I haven’t posted in a while. There are a bunch of reasons for this, including travel and a bad reaction to my first vaccine dose.
Anyway, today’s post is a tribute to Maki Kaji, who passed away last week from cancer. I was going to elaborate on my thoughts more, but honestly this post by Thomas pretty much says exactly what I wanted to, perhaps in a better way.
I got into Nikoli.com pretty late, and just had a year of solving before the online solving portion had to close. I do purchase their books from time to time and I absolutely love the giants series.
Like Thomas, my note of thanks will be for his broader contribution to the puzzle community via Nikoli, influencing me and so many other puzzlers positively.
As a tribute, I have written 3 Nikoli style puzzles, and by that I mean ‘Nikoli style’ – I’ve tried to keep look, difficulty and dimensions as I remember them from Nikoli.com.
- Place light bulbs (circles) according to the following rules.
- Light bulbs may be placed in any of the white squares, the number in the square shows how many light bulbs are next to it, vertically and horizontally.
- Each light bulb illuminates from bulb to black square or outer frame in its row and column.
- Every white square must be illuminated and a light bulb can not illuminate another light bulb.
- Place black “triangles in squares” (see 2) in the grid under the following rules.
- There are four kinds of black triangles you can put in the squares (shown below)
. You cannot place black triangles in the black squares.
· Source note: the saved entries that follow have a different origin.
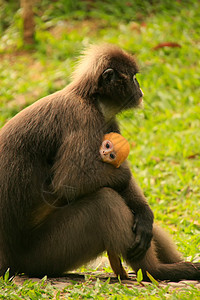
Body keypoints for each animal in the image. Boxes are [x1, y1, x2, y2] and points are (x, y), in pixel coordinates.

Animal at [0, 44, 199, 282]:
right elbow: (70, 181)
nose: (140, 89)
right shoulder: (81, 118)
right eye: (134, 78)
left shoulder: (109, 123)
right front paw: (124, 174)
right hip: (42, 254)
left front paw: (144, 214)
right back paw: (156, 271)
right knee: (105, 201)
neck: (91, 100)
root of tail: (8, 259)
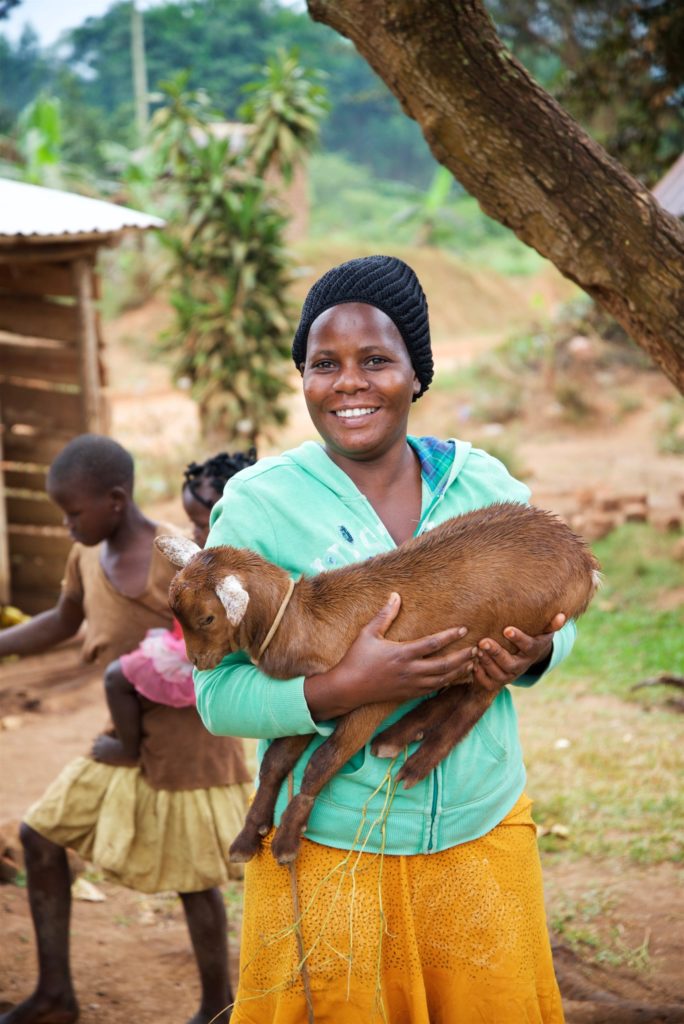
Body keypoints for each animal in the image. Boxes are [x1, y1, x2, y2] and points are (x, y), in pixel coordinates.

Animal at [154, 501, 597, 864]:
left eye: (207, 617)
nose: (198, 661)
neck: (304, 619)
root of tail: (586, 564)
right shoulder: (314, 696)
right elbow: (275, 761)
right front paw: (249, 837)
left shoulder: (375, 695)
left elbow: (323, 761)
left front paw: (286, 842)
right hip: (478, 644)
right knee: (459, 685)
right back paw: (400, 735)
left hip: (517, 629)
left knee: (479, 696)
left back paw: (416, 762)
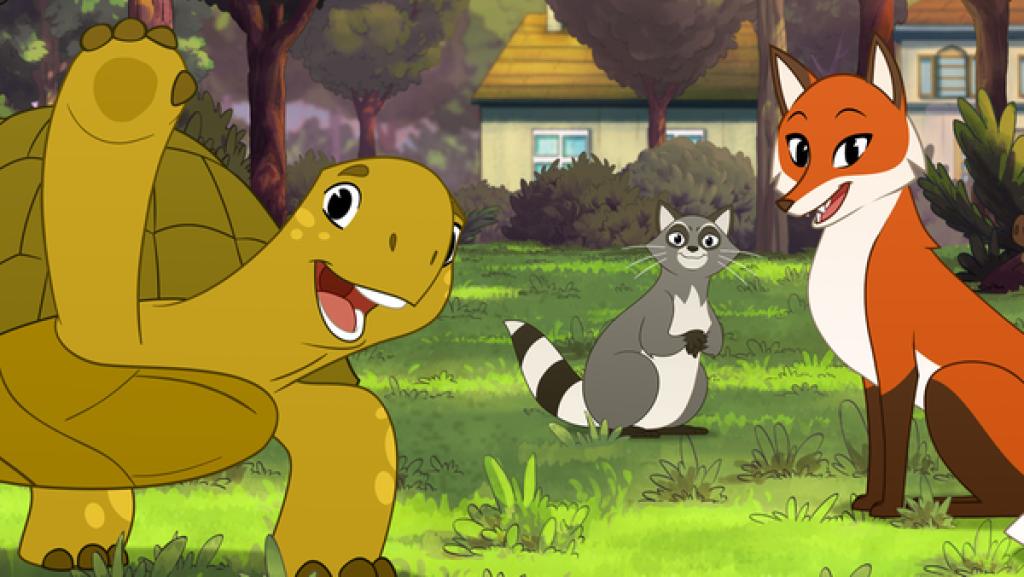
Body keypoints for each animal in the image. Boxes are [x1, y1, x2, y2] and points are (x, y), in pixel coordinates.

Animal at [770, 36, 1024, 532]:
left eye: (852, 148)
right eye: (798, 148)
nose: (785, 202)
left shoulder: (897, 367)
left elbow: (896, 446)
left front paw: (888, 508)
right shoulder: (871, 374)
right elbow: (879, 448)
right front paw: (868, 502)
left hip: (948, 384)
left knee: (1013, 498)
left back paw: (950, 506)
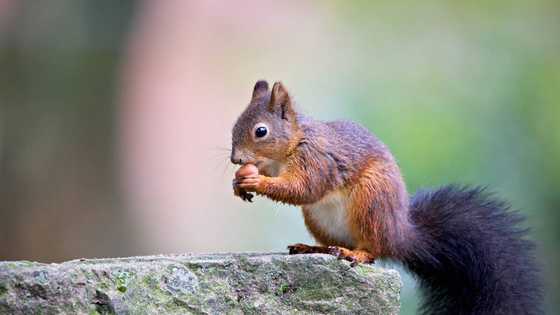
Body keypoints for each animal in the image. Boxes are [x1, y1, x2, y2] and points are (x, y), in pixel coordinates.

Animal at [230, 80, 540, 314]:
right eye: (234, 126)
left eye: (261, 131)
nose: (235, 159)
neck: (288, 149)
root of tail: (400, 235)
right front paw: (238, 183)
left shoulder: (317, 160)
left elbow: (304, 188)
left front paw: (256, 180)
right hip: (319, 219)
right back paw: (314, 249)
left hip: (371, 202)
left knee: (373, 250)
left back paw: (354, 253)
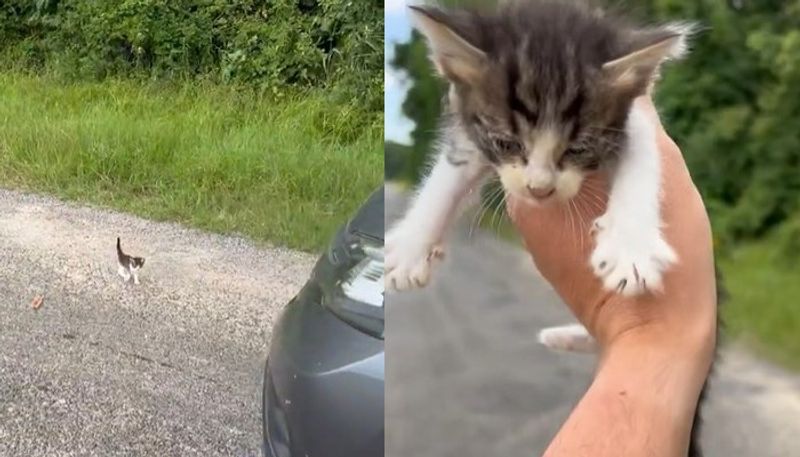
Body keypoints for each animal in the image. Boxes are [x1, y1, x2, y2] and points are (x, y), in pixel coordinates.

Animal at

- The parts of the grid that remain white (uncovered by black triangles) always form a rectangle or a square.
- The numbers indicate how many black triangles are around it, vertically and horizontally.
- A rectangle, bordered by bold lines, is called a “room”. Fill in cells under the following rules.
- The numbers indicate how many painted cells there are in a room. Rooms with no number may have any number of painted cells.
- White cells cannot stretch across more than two rooms in a straight line.
- Painted cells cannot be connected horizontally or vertically. White cells must not be separated by painted cells.
Rule credits: https://www.nikoli.co.jp/en/puzzles/index.html
A smaller point on your post, re nikoli.com “style”: the puzzles on the website were always wide (e.g. 18×10, 24×14), rather than tall (10×18, 14×24) as you’ve presented here
I realize that, but their Akari app, if I recall correctly, preferred them ‘tall’ so I figured it was more just a case of fitting the screen best, and the dimensions were the more important part to represent, while recognizing that most people I know do a lot of their casual solving on mobile these days. I also feel people solving on a laptop have more flexibility to adjust.